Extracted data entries
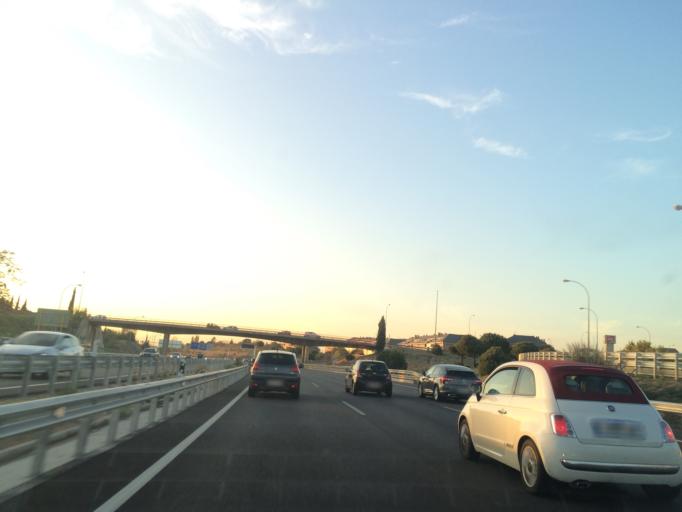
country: ES
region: Madrid
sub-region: Provincia de Madrid
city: Majadahonda
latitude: 40.4487
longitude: -3.8568
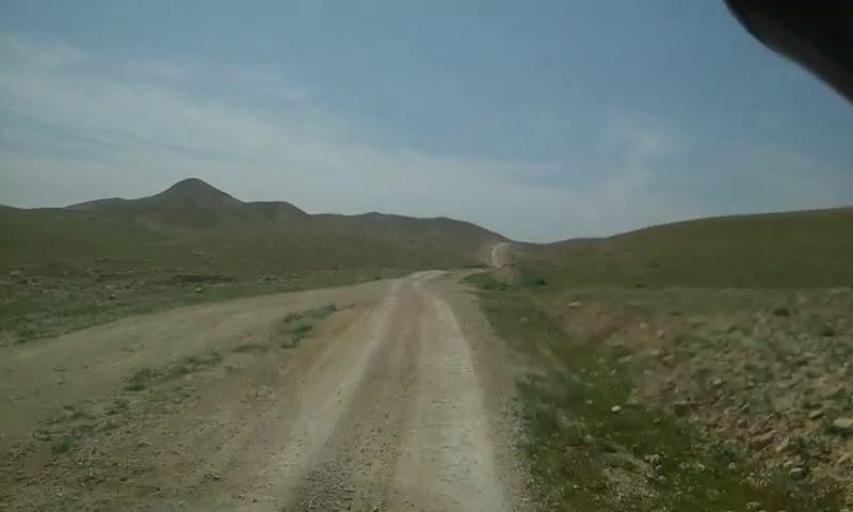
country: PS
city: `Arab ar Rashaydah
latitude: 31.4884
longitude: 35.2842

▶ Your instructions
Arrange every line of the records above as a Markdown table with two columns, "No." for the row number and "Line" for the line itself, skipping blank lines. Omit the pictures from the table.

▶ Result of this exercise
| No. | Line |
|---|---|
| 1 | country: ES |
| 2 | region: Madrid |
| 3 | sub-region: Provincia de Madrid |
| 4 | city: Majadahonda |
| 5 | latitude: 40.4487 |
| 6 | longitude: -3.8568 |
| 7 | country: PS |
| 8 | city: `Arab ar Rashaydah |
| 9 | latitude: 31.4884 |
| 10 | longitude: 35.2842 |